The increasingly aggressive application of nascent competition is a part of a larger antitrust crackdown being carried out by the DOJ and FTC. The push is a response to the consolidation over the past few decades of almost every industry, from fashion and cosmetics, to food and agriculture, to entertainment and tech. The latter, of course, has been the most public target of antitrust. 

This summer, both agencies opened investigations into Apple, Google, Amazon and Facebook, condemning their growth as anti-competitive. In December, the FTC called for Facebook’s purchases of Instagram and WhatsApp, which it bought as small but rapidly growing firms, to be unwound on the basis of nascent competition.

What does this mean for Visa and Plaid?

When it came to Plaid, the DOJ argued that Visa’s buyout would contribute to “higher prices, less innovation and higher entry barriers for online debit services.” The cancellation is a blow to both Visa and Plaid. The deal would have doubled Plaid’s most recent private valuation and given it a seat at the table of the biggest credit card network in the U.S. In turn, Visa would have diversified its payment capabilities and added one of the fastest growing fintech companies to its portfolio.
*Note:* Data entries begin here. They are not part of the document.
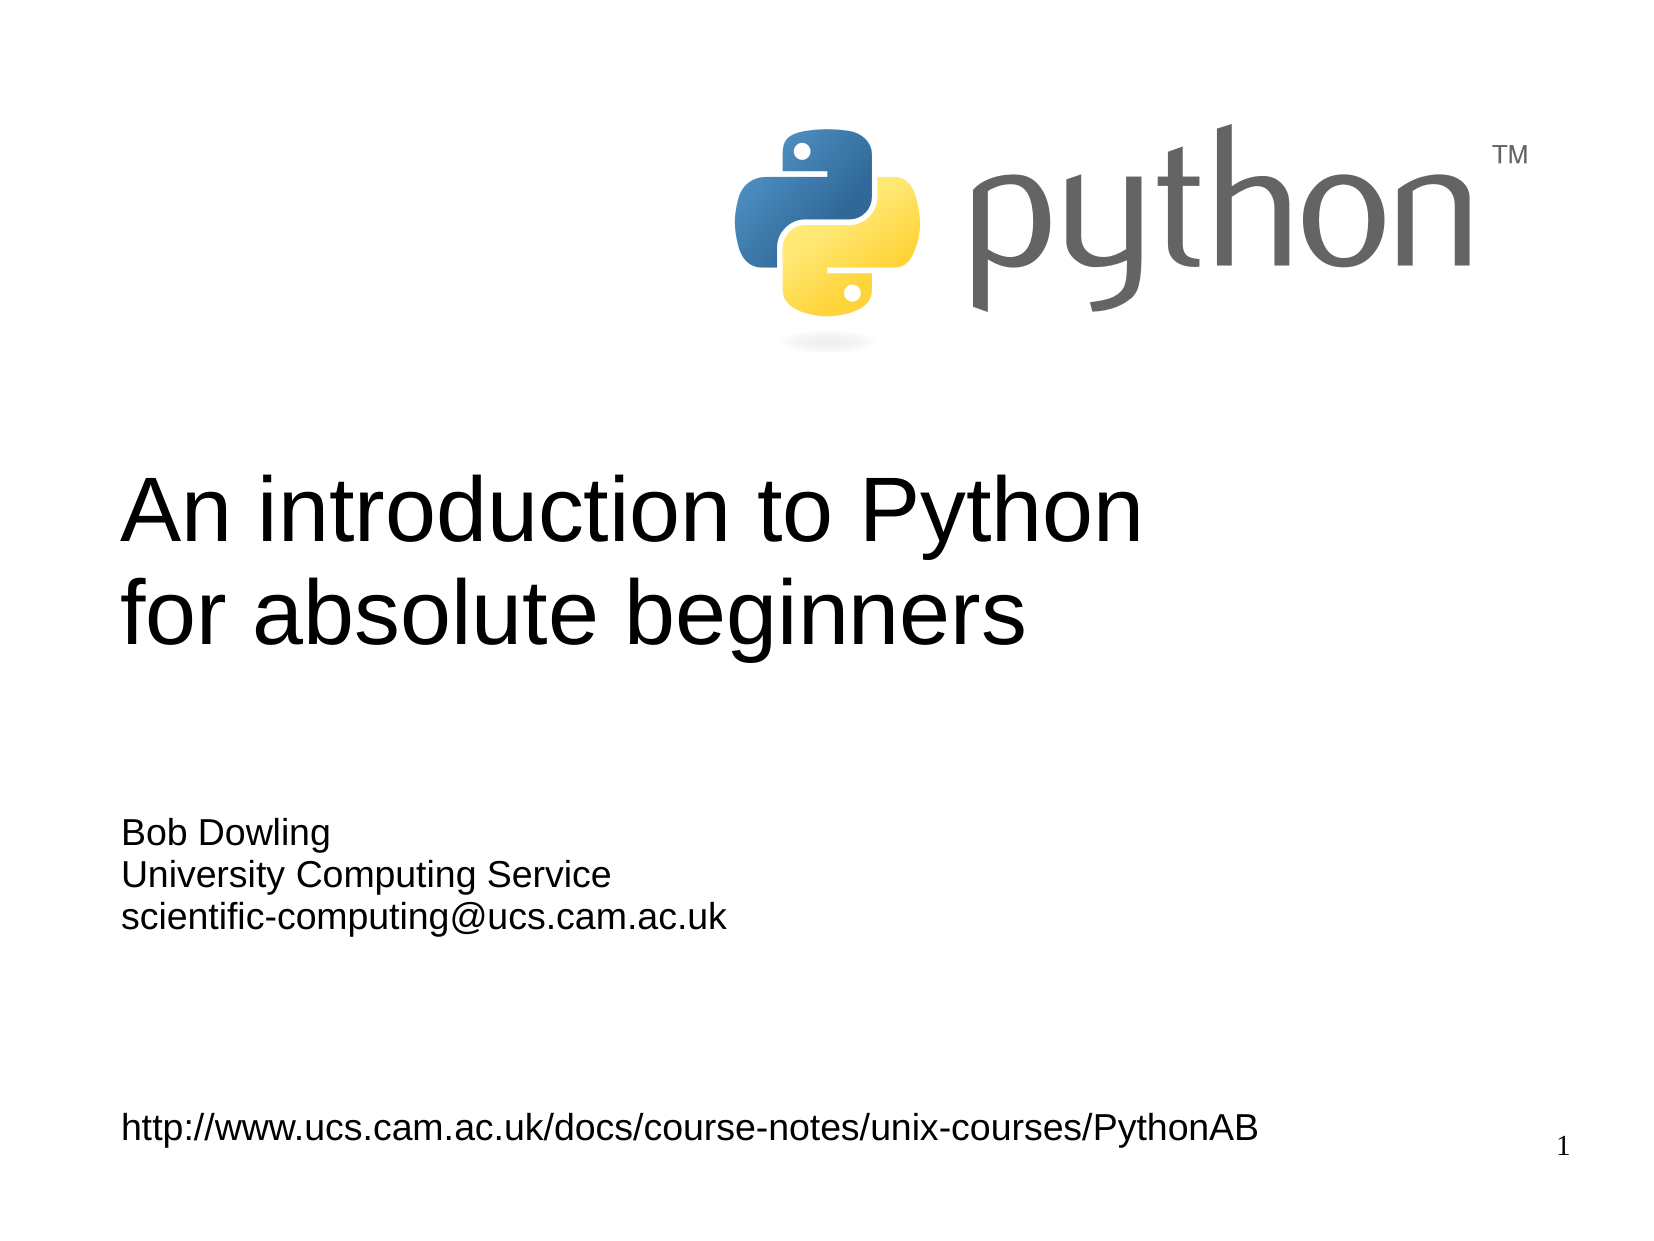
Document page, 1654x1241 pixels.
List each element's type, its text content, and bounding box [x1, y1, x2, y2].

text_box http://www.ucs.cam.ac.uk/docs/course-notes/unix-courses/PythonAB [106, 1099, 1276, 1157]
text_box Bob Dowling University Computing Service scientific-computing@ucs.cam.ac.uk [106, 804, 743, 945]
picture [725, 118, 1536, 358]
text_box An introduction to Python for absolute beginners [106, 451, 1160, 672]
Visa is adamant that its strategy wasn’t monopolistic. The company said in a press release that it’s “confident” it would have won the the suit because “Plaid’s capabilities are complementary to Visa’s, not competitive.” Yet the DOJ alleged that Visa CEO Al Kelly described the deal as an “insurance policy” to neutralize a “threat to our important US debit business.” 

While Plaid’s services are very different from Visa’s, the lawsuit alleged that Plaid and the apps it powers could one day make credit and debit cards obsolete. By gaining control over what’s currently the backbone of the fintech industry, Visa would be able to slow the growth of, or find new ways to profit in the rapidly changing payments sector.

Plaid Chief Executive Zach Perett says Plaid is in good shape to continue forward as an independent company, especially thanks to the boost many of their partners, which include online shopping or buy now pay later apps, have seen during the pandemic. Visa will keep the minority stake in Plaid it had before the deal was proposed.

What does this mean for DTC buyouts?

New levels of antitrust scrutiny may propel existing shifts in the DTC playbook. For the last decade — and especially since Unilever bought Dollar Shave Club for $1 billion in 2016 — a buyout has been the gold standard for ambitious brands and savvy M&A executives. Plenty of startups never envisioned being profitable mass product companies, and rather planned from the beginning to raise capital, grow at a loss and make a timely exit with legacy corporations.

The playbook was already changing. Young brands, like DTC alcohol startup Haus, were committing to profitability from the get-go after watching over-hasty IPOs like Casper, fallouts with investors like Brandless, or messy acquisitions like Walmart and Bonobos. The threat of the DTC and DOJ scrapping your deal anyway — at least if your company is too innovative or successful — is only making Warby Parker’s or Glossier’s model of staying independent and growing slowly towards IPOs as niche leaders look more appealing. Buying a DTC has also become a less obvious choice for conglomerates, given the pandemic’s impact on balance sheets, consumer spending, and brick-and-mortar brands’ e-commerce growth. 

Nascent competition doesn’t mean we’ll never see another Unilever-Dollar Shave or Petsmart-Chewy. Lululemon’s acquisition of Mirror, as well as Bayer’s purchase of vitamin startup Care/Of this summer proved that. But deals between big brands and little ones might start to look different, taking place earlier in the startups’ life cycles, between companies with less similar services or products, or in the form of different kinds of partnerships.